### TEXT BLOCK
Stunned by FBI bombshell, pundits and Clinton allies whip up new 'Red Scare'
by
Jim Stinson |
Updated 02 Nov 2016 at 10:24 AM
There have been few political meltdowns such as the ones being seen in real time now, thanks to Democrat Hillary Clinton’s woes with the FBI.
There’s James Carville turning into an exploding pumpkin on CNN on Monday. There’s Harry Reid threatening the FBI director with a violation of the 1939 Hatch Act.
And there’s the new Red Scare — the suggestion that Republican presidential nominee Donald Trump is a Manchurian candidate, a tool of the Russian KGB. That silly charge is back and bigger than ever. In their frenzy to tar Trump as somehow tied to Russian President Vladimir Putin, media big shots are not even watching their own reports.
On Tuesday morning, CBS News morning host Gayle King asked why the FBI wasn’t looking at Trump’s alleged ties to Russia.

### WORK REQUEST
Please transcribe the piece on the Clinton FBI fallout, everything from "Stunned by FBI" down to "with the FBI.".

### GIVEN DATA
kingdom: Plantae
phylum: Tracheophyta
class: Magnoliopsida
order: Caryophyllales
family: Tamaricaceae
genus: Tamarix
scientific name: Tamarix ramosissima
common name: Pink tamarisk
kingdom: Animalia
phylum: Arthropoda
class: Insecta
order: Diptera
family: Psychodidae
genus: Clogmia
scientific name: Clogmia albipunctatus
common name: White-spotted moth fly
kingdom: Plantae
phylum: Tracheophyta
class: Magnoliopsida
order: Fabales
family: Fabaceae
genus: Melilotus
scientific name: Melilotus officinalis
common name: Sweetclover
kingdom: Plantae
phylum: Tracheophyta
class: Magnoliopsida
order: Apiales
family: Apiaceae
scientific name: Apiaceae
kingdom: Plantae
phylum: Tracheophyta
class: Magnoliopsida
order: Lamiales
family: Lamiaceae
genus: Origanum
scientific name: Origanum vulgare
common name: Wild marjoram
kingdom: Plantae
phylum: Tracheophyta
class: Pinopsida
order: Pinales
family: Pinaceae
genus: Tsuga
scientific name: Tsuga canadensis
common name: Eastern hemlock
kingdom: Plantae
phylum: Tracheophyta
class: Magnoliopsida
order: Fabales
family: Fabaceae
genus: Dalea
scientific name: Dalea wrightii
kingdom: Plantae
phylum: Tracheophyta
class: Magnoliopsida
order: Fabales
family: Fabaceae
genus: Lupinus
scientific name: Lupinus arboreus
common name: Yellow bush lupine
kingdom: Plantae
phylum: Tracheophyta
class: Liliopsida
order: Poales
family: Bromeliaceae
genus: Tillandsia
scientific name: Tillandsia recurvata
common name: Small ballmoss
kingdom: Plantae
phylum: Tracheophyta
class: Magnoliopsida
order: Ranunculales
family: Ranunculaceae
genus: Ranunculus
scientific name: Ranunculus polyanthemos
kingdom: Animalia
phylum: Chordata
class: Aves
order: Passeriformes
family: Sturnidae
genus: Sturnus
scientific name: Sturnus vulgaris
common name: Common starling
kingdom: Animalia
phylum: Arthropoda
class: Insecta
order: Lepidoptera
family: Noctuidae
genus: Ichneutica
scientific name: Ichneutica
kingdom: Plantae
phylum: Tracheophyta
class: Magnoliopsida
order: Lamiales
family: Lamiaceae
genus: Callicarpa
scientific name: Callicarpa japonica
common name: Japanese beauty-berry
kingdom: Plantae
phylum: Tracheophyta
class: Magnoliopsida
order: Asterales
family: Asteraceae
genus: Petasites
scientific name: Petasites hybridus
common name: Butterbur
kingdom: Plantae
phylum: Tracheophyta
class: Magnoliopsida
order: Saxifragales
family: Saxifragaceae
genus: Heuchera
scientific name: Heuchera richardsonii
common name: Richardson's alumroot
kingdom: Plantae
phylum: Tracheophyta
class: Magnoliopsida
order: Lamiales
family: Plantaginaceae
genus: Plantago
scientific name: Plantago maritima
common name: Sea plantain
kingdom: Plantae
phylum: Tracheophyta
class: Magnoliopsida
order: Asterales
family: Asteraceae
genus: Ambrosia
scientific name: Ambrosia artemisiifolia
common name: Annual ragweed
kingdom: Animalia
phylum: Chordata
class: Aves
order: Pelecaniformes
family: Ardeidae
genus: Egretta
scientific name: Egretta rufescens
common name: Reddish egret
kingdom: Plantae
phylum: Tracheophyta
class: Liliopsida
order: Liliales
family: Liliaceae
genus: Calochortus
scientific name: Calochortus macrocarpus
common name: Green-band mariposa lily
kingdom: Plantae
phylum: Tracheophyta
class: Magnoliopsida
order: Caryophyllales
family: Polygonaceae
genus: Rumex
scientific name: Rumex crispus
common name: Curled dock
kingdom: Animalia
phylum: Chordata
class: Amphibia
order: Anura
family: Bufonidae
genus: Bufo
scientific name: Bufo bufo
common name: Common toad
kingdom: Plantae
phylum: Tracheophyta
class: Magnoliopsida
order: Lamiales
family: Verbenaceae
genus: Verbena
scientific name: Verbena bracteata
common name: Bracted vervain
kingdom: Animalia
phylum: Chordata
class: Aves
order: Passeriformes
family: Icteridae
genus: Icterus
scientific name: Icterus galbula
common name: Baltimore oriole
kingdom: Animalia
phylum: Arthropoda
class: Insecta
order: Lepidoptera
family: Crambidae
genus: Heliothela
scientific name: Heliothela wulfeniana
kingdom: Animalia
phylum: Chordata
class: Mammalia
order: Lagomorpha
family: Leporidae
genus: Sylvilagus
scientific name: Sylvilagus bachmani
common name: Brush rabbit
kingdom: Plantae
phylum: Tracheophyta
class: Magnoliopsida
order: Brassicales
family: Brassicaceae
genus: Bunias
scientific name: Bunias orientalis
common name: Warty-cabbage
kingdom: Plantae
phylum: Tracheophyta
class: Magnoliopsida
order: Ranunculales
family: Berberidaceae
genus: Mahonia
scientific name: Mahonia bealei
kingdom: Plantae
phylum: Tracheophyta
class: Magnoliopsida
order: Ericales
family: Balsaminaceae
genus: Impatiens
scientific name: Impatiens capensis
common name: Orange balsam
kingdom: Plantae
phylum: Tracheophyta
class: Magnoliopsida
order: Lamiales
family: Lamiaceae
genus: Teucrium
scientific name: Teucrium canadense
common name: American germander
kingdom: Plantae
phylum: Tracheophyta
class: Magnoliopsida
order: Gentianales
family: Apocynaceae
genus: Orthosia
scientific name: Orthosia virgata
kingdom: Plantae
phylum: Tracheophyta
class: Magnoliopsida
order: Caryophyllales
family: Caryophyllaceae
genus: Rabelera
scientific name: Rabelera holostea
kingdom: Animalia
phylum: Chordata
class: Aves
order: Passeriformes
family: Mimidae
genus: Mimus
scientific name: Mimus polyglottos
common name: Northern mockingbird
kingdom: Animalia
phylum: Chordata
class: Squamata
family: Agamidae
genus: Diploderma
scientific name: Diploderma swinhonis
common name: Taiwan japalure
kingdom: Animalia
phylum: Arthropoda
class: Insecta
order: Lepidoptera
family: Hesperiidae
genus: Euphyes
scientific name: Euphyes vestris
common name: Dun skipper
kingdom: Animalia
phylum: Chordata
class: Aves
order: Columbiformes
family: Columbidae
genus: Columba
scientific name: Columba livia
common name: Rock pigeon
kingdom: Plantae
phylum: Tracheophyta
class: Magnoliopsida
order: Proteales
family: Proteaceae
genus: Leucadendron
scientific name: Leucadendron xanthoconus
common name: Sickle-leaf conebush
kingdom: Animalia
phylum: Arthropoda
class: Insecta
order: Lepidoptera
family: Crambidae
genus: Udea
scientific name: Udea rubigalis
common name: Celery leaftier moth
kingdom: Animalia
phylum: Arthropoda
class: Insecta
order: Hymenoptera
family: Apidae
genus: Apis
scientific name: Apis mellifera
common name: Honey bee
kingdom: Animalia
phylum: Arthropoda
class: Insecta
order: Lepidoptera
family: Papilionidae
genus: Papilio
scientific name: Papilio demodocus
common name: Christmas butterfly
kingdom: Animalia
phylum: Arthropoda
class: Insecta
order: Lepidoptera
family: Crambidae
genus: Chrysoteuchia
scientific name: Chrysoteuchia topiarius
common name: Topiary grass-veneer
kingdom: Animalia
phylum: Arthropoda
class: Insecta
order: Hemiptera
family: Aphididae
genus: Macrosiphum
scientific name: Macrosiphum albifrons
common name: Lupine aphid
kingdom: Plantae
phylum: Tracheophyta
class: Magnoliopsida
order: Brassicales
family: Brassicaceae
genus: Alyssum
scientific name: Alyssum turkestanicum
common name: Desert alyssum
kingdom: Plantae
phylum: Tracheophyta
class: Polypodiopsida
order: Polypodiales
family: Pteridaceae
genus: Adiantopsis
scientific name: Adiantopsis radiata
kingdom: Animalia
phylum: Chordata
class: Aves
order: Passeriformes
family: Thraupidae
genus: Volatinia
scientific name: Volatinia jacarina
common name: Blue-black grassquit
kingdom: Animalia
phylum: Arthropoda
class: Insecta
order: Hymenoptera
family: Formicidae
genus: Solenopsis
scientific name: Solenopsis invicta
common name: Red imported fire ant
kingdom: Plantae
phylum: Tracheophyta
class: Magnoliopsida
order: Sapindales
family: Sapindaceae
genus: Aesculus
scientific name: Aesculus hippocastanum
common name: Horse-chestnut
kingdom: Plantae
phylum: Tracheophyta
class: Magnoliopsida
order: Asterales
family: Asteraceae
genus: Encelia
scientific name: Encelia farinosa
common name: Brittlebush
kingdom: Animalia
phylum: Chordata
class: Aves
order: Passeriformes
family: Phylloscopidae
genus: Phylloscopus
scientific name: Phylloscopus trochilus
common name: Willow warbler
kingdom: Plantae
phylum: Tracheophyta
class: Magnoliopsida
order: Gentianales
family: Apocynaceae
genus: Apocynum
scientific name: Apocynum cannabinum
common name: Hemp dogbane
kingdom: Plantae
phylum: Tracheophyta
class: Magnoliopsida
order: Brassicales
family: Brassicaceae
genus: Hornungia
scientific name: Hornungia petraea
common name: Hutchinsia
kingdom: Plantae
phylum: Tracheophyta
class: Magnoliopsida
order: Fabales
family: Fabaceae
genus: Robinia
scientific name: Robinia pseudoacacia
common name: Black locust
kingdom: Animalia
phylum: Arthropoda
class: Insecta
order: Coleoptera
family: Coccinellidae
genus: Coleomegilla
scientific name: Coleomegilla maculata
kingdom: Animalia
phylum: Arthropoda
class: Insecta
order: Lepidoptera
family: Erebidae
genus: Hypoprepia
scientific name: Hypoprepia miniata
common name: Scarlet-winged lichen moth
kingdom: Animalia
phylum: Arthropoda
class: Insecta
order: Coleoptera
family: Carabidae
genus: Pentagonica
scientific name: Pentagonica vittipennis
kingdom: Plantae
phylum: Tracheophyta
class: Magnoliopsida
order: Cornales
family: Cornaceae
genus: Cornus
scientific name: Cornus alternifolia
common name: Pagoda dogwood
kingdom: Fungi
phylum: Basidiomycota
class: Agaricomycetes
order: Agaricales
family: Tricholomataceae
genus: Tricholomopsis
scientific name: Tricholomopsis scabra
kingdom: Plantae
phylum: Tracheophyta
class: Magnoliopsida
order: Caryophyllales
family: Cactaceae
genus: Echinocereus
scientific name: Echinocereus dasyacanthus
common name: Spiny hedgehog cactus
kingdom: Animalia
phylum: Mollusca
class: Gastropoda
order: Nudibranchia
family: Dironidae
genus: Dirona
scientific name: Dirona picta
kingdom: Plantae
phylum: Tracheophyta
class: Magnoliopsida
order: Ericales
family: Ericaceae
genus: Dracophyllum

### RESULT
Stunned by FBI bombshell, pundits and Clinton allies whip up new 'Red Scare'
by
Jim Stinson |
Updated 02 Nov 2016 at 10:24 AM
There have been few political meltdowns such as the ones being seen in real time now, thanks to Democrat Hillary Clinton’s woes with the FBI.